Les changements dans l'orbite de la Terre conduisent les cycles glaciaires à long terme, mais une nouvelle prévision suggère que ce schéma ancien est perturbé pendant des dizaines de milliers d'années en raison du réchauffement climatique induit par l'homme

Terre pendant une période glaciaire
Sans le changement climatique induit par l'homme, la Terre peut être sur la bonne voie pour plonger dans une autre période glaciaire dans les 11 000 ans. Cette prévision à long terme du climat «naturel» de la planète est basée sur une nouvelle analyse de la façon dont les oscillations sous la forme de son orbite et l'inclinaison de son axe se combinent pour modifier la quantité d'énergie solaire atteignant la planète.
Pendant des millions d'années, ces oscillations orbitales – connues sous le nom de cycles de Milankovitch – ont amené la planète dans et hors des périodes glaciaires environ tous les 41 000 ans. Mais les 800 000 dernières années ont vu ces cycles glaciaires, également connus sous le nom de glace, ne se produisent que tous les 100 000 ans environ. Le terme ère glaciaire peut être utilisé pour se référer à chaque fois qu'il y avait de la glace aux pôles de la Terre, comme il y en a maintenant, bien qu'il soit également généralement des périodes de glaciation généralisée.
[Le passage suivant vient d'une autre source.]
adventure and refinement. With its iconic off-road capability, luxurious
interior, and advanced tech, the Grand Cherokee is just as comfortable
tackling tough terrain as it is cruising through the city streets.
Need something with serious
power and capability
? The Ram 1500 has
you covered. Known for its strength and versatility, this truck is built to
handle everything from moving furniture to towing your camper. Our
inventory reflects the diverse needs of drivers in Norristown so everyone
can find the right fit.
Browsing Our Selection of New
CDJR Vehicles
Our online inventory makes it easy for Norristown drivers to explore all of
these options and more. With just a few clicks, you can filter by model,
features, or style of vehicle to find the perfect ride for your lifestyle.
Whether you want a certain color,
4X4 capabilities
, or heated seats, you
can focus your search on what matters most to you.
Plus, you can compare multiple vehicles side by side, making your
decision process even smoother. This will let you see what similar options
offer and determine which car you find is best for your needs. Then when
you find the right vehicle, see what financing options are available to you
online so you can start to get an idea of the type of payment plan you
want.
Les ambiguïtés du dossier du moment où les feuilles de glace ont avancé et se sont retirées signifiaient qu'il n'était pas possible d'expliquer comment les changements orbitaux ont été impliqués dans la conduite de ce cycle plus long, un mystère connu des paléoclimatologues comme le «problème de 100 000 ans».
Lorsque des études antérieures ont tenté de lier les changements d'orbite à des périodes spécifiques comme le début d'une période glaciaire, Stephen Barker à l'Université de Cardiff, au Royaume-Uni et ses collègues a pris une nouvelle approche. Ils ont examiné les modèles globaux de la façon dont les périodes glaciaires, également appelées âge glaciaires, s'estompent et reviennent pendant les «interglaciaires» intermédiaires. Cela leur a permis de lier les changements en orbite avec les changements de glace – malgré le flou dans le record de glace au cours des millions de dernières années.
Ils ont constaté que ces cycles de 100 000 ans semblent suivre une règle simple. Au cours des 900 000 dernières années, chaque interglaciaire s'est produit après que l'axe de la Terre a vacillé à son point le plus éloigné du soleil, car la planète s'installa également vers le soleil, suivant la phase la plus circulaire de son orbite.
Cela suggère que ces trois aspects de l'orbite de la Terre – connus sous le nom de précession, d'obliquité et d'excentricité – se combinent pour créer le cycle glaciaire de 100 000 ans, explique Barker. «Depuis 900 000 ans, cette règle simple prédit chacun de ces principaux événements de licenciement glaciaire. Cela nous dit que c'est vraiment très facile à prévoir », dit-il.
Sur la base de cette règle, et en l'absence de l'influence du réchauffement de nos émissions de gaz à effet de serre, nous pourrions nous attendre à la prochaine période interglaciaire suivant celle dans laquelle nous vivons actuellement – connu sous le nom d'Holocène – pour commencer dans environ 66 000 ans. Mais cela «ne pouvait commencer que s'il y avait une période glaciaire avant cela», explique Barker.
Le phasage de l'obliquité et de la précession qui ont précédé l'Holocène suggère que la glaciation serait susceptible d'être bien en cours entre 4300 et 11100 ans. Nous pourrions même vivre actuellement à ce qui aurait été le début de cette prochaine période glaciaire. «Bien sûr, ce n'est que dans un scénario naturel», explique Barker.
Les plus de 1,5 billion de tonnes de dioxyde de carbone humains ont émis dans l'atmosphère car la révolution industrielle devrait provoquer suffisamment de réchauffement pour perturber ce cycle glaciaire à long terme.
«Le montant que nous avons déjà mis dans l'atmosphère est si grand qu'il prendra des centaines à des milliers d'années pour le retirer via des processus naturels», explique Barker. Cependant, il dit que davantage de recherches sont nécessaires pour définir plus en détail le futur climat naturel de la Terre.
Ceci est conforme à la modélisation antérieure qui suggère que l'augmentation des niveaux de CO2 en raison des émissions anthropiques empêchera le début de la prochaine période glaciaire pour des dizaines à des centaines de milliers d'années, explique Andrey Ganopolski à l'Institut Potsdam pour la recherche sur le climat en Allemagne.
Cependant, il dit que même les niveaux préindustriels de CO2 dans l'atmosphère peuvent avoir été suffisamment élevés pour retarder la progression des calottes glaciaires de 50 000 ans. Cela est dû aux variations orbitales inhabituellement mineures attendues dans les millénaires à venir et la manière imprévisible de la Terre réagit à ces changements.